Detecting duplicate images - Part 1: Concept

Say you have thousands of image files, and you know at least some of them are highly simliar. It would be handy to be able to find the images that are most similar, and consolidate. How could we approach this problem?

What we have

For the sake of our discussion, let’s say we have 10,000+ JPEG files, all around 16:9 aspect ratio, but of a variety of different sizes. Let’s say that these are large enough that we don’t want to copy them to our local computer running some desktop photo organizing software, or that we have so many files that such software might be impractical to use. Maybe our files are out in Amazon S3 or need to be read in over HTTP.

What we need

Let’s say we want to deal with these duplicates or similar images with some business logic, rather than simply deleting them.
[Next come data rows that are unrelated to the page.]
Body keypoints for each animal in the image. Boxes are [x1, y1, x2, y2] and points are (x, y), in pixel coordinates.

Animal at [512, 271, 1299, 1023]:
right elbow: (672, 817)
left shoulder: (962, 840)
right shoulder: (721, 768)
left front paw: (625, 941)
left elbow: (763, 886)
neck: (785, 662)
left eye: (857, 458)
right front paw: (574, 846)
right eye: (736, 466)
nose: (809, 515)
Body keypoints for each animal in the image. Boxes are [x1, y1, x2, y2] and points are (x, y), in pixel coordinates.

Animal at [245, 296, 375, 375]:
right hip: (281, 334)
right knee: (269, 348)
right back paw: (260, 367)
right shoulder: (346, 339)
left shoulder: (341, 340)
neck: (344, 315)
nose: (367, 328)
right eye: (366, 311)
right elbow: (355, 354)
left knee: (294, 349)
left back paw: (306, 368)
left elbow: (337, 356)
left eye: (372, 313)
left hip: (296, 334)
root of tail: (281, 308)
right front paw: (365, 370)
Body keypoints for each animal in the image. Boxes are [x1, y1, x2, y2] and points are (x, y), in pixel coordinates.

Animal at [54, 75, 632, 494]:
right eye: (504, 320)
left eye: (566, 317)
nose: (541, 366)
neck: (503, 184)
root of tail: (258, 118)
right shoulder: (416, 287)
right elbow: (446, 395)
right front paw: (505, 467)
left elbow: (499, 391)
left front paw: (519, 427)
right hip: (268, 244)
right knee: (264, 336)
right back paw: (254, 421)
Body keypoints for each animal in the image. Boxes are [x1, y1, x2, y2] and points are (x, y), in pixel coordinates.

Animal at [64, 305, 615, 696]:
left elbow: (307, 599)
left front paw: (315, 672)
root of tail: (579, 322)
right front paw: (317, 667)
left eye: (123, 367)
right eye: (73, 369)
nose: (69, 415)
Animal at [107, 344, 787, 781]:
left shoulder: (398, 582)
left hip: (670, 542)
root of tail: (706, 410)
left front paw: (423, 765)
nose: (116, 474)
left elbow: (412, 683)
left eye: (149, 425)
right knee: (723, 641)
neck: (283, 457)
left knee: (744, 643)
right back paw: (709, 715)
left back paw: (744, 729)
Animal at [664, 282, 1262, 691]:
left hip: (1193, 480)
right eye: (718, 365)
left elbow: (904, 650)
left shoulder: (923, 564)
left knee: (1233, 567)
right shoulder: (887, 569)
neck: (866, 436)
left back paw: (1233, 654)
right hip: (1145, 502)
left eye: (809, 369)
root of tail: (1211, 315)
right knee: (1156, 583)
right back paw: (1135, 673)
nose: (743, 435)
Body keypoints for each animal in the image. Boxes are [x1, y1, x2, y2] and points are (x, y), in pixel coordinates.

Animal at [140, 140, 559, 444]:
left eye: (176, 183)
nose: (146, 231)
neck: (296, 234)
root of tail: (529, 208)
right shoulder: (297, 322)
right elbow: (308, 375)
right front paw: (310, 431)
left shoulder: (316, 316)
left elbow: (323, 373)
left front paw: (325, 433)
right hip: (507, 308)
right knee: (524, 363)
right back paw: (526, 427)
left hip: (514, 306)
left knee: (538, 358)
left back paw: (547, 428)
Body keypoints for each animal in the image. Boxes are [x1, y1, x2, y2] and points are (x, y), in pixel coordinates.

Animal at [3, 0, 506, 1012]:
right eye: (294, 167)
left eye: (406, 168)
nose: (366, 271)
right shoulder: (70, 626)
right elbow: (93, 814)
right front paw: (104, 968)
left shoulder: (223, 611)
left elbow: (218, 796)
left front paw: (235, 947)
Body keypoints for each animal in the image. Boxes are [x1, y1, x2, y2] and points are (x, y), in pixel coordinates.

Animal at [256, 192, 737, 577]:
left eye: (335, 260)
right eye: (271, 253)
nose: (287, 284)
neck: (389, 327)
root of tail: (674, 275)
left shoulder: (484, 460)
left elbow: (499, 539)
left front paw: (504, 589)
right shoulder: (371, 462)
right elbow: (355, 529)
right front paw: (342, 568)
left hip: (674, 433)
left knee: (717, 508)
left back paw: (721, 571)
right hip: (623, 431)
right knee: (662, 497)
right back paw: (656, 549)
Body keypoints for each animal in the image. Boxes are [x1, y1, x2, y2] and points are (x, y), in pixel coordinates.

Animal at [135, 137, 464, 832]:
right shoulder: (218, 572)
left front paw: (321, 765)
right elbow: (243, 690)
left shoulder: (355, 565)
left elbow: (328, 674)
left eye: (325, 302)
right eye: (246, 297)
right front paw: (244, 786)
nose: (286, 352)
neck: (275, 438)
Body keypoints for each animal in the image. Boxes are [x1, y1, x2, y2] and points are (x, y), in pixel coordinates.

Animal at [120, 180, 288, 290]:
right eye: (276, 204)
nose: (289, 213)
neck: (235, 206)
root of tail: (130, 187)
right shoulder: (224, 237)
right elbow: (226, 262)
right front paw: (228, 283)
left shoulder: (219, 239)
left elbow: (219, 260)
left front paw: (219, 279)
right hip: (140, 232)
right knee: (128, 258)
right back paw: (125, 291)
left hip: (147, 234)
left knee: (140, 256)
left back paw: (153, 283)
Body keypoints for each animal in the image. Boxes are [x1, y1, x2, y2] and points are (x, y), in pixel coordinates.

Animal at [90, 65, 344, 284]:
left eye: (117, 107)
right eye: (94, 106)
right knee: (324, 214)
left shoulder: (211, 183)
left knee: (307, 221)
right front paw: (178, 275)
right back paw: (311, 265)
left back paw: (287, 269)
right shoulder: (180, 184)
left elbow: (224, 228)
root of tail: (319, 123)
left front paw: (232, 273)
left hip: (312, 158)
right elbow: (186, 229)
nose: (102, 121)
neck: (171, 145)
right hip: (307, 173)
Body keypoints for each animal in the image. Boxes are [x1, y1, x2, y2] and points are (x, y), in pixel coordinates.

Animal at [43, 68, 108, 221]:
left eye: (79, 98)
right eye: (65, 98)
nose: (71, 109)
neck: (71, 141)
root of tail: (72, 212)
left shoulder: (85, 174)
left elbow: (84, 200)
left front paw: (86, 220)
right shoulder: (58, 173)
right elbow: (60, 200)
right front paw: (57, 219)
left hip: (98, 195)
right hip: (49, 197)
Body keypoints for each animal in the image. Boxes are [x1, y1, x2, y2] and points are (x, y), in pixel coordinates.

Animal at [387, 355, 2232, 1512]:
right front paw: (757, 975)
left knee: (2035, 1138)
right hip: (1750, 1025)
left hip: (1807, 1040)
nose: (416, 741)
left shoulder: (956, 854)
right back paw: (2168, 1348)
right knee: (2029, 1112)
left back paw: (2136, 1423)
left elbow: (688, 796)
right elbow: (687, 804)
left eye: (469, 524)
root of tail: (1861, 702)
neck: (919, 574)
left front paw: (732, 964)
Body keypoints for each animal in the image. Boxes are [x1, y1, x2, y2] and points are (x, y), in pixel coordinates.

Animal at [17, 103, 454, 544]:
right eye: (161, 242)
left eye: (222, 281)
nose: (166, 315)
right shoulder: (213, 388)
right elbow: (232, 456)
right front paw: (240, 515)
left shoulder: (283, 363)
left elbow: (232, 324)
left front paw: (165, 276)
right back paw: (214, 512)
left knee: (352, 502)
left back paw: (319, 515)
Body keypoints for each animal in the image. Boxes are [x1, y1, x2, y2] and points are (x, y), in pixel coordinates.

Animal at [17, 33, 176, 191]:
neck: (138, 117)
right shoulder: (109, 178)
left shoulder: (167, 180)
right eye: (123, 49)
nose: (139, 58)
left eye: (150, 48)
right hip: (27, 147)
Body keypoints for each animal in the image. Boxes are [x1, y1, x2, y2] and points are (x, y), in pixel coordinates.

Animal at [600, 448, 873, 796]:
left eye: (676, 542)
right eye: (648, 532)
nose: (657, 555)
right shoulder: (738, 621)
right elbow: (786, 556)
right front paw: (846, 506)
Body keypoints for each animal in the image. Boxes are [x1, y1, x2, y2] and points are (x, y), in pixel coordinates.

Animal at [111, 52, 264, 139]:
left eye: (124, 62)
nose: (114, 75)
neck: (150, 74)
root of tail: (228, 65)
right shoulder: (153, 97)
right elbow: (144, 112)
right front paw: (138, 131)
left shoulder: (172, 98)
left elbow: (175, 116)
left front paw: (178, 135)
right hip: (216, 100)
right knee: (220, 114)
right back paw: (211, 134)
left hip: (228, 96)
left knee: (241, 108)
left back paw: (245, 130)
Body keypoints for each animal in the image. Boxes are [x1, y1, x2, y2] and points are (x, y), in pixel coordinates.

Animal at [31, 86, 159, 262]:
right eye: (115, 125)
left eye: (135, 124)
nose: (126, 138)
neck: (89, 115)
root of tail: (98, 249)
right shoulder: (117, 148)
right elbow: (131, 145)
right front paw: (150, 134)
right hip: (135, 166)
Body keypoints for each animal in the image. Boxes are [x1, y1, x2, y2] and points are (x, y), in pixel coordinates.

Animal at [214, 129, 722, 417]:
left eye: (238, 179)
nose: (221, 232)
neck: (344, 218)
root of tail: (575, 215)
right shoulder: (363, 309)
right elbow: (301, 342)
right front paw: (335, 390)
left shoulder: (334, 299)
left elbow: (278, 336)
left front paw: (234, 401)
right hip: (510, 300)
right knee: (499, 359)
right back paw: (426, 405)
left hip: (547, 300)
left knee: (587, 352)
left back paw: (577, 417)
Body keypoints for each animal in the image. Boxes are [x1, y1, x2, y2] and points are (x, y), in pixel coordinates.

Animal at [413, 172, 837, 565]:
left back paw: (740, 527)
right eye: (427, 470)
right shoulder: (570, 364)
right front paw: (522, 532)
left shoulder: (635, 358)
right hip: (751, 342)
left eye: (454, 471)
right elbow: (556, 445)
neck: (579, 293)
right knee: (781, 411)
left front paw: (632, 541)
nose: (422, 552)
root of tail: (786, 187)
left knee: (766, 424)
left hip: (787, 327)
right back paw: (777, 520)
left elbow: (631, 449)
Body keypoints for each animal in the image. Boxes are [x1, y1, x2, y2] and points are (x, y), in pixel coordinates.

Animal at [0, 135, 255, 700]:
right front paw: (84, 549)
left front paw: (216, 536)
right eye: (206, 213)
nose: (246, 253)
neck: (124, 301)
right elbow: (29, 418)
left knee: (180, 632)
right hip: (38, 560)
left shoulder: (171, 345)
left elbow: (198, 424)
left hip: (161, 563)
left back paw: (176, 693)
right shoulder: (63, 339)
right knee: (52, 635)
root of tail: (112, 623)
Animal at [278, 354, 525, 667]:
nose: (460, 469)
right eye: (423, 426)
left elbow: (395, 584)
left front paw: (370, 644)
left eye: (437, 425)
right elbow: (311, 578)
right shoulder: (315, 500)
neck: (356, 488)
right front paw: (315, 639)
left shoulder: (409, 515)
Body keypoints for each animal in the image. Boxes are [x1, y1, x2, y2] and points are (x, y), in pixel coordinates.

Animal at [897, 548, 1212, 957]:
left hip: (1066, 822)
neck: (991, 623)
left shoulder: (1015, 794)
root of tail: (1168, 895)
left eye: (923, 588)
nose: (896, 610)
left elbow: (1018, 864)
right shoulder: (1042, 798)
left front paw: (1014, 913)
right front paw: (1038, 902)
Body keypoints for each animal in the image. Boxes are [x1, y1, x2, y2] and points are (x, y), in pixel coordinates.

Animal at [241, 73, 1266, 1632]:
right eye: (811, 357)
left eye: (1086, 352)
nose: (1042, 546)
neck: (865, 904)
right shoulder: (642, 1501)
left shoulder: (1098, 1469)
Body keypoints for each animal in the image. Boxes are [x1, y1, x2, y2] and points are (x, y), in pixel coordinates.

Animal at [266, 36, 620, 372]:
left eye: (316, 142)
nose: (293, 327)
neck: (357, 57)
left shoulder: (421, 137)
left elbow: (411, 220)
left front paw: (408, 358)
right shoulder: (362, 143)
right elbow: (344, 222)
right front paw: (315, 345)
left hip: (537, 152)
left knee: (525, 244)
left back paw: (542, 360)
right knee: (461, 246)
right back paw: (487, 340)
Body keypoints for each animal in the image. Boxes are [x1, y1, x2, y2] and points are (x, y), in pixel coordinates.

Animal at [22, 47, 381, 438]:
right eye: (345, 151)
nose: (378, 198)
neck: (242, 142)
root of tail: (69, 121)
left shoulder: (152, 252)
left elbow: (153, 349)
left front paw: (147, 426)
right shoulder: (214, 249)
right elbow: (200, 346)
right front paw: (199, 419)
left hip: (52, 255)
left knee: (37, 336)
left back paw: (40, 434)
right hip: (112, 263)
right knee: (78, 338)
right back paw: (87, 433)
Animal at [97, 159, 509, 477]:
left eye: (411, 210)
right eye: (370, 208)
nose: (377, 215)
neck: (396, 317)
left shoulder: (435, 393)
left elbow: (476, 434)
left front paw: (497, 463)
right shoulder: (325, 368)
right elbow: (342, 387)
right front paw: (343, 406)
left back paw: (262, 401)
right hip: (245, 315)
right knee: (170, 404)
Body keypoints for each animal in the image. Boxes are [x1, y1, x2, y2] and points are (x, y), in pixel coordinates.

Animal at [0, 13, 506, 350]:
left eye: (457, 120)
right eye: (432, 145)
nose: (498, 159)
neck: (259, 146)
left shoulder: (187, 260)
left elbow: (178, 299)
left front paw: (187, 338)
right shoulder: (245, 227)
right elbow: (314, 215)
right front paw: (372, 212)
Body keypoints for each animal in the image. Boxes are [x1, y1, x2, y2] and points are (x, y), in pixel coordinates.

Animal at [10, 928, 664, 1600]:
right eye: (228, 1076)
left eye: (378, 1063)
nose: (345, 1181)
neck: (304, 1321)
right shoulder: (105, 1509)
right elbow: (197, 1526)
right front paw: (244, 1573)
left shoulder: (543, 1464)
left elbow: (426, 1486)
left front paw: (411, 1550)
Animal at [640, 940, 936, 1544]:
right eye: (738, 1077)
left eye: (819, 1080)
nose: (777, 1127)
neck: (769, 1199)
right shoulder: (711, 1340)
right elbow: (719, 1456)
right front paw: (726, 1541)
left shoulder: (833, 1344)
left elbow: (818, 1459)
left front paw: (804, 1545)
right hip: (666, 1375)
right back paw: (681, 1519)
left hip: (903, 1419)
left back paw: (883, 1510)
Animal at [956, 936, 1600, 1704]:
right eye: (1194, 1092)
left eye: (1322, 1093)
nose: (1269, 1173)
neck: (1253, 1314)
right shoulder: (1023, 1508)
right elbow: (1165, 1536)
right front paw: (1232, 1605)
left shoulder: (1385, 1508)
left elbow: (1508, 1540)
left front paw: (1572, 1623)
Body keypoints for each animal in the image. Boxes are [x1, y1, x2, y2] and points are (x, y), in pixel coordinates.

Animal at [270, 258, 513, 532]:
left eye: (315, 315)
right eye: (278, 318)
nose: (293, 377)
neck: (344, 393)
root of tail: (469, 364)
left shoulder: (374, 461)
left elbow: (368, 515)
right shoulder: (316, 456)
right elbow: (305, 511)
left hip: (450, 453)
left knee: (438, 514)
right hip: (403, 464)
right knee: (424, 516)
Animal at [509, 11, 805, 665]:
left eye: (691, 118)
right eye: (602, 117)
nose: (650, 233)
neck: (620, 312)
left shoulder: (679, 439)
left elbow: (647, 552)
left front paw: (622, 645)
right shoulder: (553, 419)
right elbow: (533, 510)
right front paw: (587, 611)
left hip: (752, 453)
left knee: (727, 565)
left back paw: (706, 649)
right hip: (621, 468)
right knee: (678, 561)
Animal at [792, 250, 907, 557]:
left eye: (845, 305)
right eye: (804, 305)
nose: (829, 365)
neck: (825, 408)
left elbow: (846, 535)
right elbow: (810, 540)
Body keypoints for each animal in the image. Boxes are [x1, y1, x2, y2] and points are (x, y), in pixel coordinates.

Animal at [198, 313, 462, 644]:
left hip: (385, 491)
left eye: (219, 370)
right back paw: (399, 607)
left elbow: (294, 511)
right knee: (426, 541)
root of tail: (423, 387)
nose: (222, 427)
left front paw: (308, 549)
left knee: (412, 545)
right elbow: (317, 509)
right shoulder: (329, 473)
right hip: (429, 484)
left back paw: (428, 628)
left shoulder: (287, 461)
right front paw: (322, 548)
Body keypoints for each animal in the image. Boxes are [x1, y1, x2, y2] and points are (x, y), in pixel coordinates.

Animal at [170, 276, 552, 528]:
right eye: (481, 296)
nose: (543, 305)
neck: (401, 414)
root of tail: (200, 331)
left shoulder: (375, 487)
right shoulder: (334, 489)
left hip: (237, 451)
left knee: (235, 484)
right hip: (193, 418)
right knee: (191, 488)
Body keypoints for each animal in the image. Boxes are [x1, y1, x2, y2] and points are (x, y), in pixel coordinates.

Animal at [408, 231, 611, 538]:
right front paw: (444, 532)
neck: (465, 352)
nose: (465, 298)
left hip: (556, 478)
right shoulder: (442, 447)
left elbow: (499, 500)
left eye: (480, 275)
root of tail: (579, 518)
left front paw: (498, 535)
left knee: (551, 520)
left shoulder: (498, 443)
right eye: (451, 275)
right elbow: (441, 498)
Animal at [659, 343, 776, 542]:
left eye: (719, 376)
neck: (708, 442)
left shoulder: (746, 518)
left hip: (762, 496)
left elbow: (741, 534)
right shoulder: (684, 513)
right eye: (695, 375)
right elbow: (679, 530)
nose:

Ideally, our program should:

Provide machine-readable output,
Be able to detect images that are similar but not identical, such as images that were scaled, slightly cropped, watermarked, or edited,
Provide some kind of “score” through which we can rank similarity, and
Be as fast, efficient, and accurate as possible.

Approach

In this series, we will use Go. It has exhaustive support for S3, natural support for multi-core processing, and is a joy to use. In part 2, we start with a naive comparison approach that fails many of our requirements above. In the following parts, we will refine until we have a reusable tool.